What is required:
Reproduce the following entries verbatim, each one complete.

Records for the task:
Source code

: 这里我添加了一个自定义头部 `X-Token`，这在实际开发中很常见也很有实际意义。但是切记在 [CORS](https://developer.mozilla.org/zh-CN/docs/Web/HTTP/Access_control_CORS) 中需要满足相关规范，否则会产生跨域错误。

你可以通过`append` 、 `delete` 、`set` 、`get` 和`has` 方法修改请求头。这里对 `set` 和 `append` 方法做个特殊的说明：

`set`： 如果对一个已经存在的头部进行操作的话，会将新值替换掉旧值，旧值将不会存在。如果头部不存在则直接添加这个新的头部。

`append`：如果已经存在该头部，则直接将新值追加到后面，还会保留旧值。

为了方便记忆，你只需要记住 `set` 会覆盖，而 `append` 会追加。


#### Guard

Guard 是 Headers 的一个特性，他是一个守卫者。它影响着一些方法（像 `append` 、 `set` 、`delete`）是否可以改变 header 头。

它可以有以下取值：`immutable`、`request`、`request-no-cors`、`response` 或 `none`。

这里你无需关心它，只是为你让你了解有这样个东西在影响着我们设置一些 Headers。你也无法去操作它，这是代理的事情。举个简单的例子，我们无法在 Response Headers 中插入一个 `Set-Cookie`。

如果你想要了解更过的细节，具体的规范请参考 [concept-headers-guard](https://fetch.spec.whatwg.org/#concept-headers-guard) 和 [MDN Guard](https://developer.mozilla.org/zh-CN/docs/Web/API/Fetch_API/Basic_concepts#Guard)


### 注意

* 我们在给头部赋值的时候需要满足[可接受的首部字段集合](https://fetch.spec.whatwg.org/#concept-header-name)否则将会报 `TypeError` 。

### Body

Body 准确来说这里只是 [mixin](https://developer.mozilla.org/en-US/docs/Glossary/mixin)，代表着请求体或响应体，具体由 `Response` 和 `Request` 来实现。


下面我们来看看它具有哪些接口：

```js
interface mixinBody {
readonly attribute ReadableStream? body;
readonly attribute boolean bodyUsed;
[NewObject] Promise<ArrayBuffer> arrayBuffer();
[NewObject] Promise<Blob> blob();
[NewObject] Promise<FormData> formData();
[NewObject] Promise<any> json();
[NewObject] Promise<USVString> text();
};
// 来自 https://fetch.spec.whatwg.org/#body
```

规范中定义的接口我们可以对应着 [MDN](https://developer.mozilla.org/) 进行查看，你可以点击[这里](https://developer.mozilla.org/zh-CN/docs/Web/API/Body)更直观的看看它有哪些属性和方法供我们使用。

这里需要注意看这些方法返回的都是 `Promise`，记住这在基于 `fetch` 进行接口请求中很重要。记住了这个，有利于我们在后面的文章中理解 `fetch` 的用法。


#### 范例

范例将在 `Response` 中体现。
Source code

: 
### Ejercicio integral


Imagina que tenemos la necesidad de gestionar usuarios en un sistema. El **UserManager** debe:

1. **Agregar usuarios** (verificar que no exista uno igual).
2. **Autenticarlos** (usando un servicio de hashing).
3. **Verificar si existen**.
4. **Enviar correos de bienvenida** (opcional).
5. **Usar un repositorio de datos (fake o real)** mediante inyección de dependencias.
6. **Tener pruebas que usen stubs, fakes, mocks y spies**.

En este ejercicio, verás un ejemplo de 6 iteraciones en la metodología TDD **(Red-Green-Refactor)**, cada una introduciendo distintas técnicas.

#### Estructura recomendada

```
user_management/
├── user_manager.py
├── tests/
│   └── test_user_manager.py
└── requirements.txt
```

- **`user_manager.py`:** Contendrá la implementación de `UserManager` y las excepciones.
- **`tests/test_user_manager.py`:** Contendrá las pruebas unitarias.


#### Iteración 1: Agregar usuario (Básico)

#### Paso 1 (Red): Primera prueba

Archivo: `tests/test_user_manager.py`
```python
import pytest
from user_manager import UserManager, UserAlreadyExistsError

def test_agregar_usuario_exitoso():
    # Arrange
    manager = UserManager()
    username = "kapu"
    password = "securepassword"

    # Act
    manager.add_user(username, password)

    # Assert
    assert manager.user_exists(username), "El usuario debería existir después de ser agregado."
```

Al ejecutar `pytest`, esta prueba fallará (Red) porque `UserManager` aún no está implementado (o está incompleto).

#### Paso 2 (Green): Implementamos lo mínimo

Response to the exercise:
Source code

: 这里我添加了一个自定义头部 `X-Token`，这在实际开发中很常见也很有实际意义。但是切记在 [CORS](https://developer.mozilla.org/zh-CN/docs/Web/HTTP/Access_control_CORS) 中需要满足相关规范，否则会产生跨域错误。

你可以通过`append` 、 `delete` 、`set` 、`get` 和`has` 方法修改请求头。这里对 `set` 和 `append` 方法做个特殊的说明：

`set`： 如果对一个已经存在的头部进行操作的话，会将新值替换掉旧值，旧值将不会存在。如果头部不存在则直接添加这个新的头部。

`append`：如果已经存在该头部，则直接将新值追加到后面，还会保留旧值。

为了方便记忆，你只需要记住 `set` 会覆盖，而 `append` 会追加。


#### Guard

Guard 是 Headers 的一个特性，他是一个守卫者。它影响着一些方法（像 `append` 、 `set` 、`delete`）是否可以改变 header 头。

它可以有以下取值：`immutable`、`request`、`request-no-cors`、`response` 或 `none`。

这里你无需关心它，只是为你让你了解有这样个东西在影响着我们设置一些 Headers。你也无法去操作它，这是代理的事情。举个简单的例子，我们无法在 Response Headers 中插入一个 `Set-Cookie`。

如果你想要了解更过的细节，具体的规范请参考 [concept-headers-guard](https://fetch.spec.whatwg.org/#concept-headers-guard) 和 [MDN Guard](https://developer.mozilla.org/zh-CN/docs/Web/API/Fetch_API/Basic_concepts#Guard)


### 注意

* 我们在给头部赋值的时候需要满足[可接受的首部字段集合](https://fetch.spec.whatwg.org/#concept-header-name)否则将会报 `TypeError` 。

### Body

Body 准确来说这里只是 [mixin](https://developer.mozilla.org/en-US/docs/Glossary/mixin)，代表着请求体或响应体，具体由 `Response` 和 `Request` 来实现。


下面我们来看看它具有哪些接口：

```js
interface mixinBody {
readonly attribute ReadableStream? body;
readonly attribute boolean bodyUsed;
[NewObject] Promise<ArrayBuffer> arrayBuffer();
[NewObject] Promise<Blob> blob();
[NewObject] Promise<FormData> formData();
[NewObject] Promise<any> json();
[NewObject] Promise<USVString> text();
};
// 来自 https://fetch.spec.whatwg.org/#body
```

规范中定义的接口我们可以对应着 [MDN](https://developer.mozilla.org/) 进行查看，你可以点击[这里](https://developer.mozilla.org/zh-CN/docs/Web/API/Body)更直观的看看它有哪些属性和方法供我们使用。

这里需要注意看这些方法返回的都是 `Promise`，记住这在基于 `fetch` 进行接口请求中很重要。记住了这个，有利于我们在后面的文章中理解 `fetch` 的用法。


#### 范例

范例将在 `Response` 中体现。
Source code

: 
### Ejercicio integral


Imagina que tenemos la necesidad de gestionar usuarios en un sistema. El **UserManager** debe:

1. **Agregar usuarios** (verificar que no exista uno igual).
2. **Autenticarlos** (usando un servicio de hashing).
3. **Verificar si existen**.
4. **Enviar correos de bienvenida** (opcional).
5. **Usar un repositorio de datos (fake o real)** mediante inyección de dependencias.
6. **Tener pruebas que usen stubs, fakes, mocks y spies**.

En este ejercicio, verás un ejemplo de 6 iteraciones en la metodología TDD **(Red-Green-Refactor)**, cada una introduciendo distintas técnicas.

#### Estructura recomendada

```
user_management/
├── user_manager.py
├── tests/
│   └── test_user_manager.py
└── requirements.txt
```

- **`user_manager.py`:** Contendrá la implementación de `UserManager` y las excepciones.
- **`tests/test_user_manager.py`:** Contendrá las pruebas unitarias.


#### Iteración 1: Agregar usuario (Básico)

#### Paso 1 (Red): Primera prueba

Archivo: `tests/test_user_manager.py`
```python
import pytest
from user_manager import UserManager, UserAlreadyExistsError

def test_agregar_usuario_exitoso():
    # Arrange
    manager = UserManager()
    username = "kapu"
    password = "securepassword"

    # Act
    manager.add_user(username, password)

    # Assert
    assert manager.user_exists(username), "El usuario debería existir después de ser agregado."
```

Al ejecutar `pytest`, esta prueba fallará (Red) porque `UserManager` aún no está implementado (o está incompleto).

#### Paso 2 (Green): Implementamos lo mínimo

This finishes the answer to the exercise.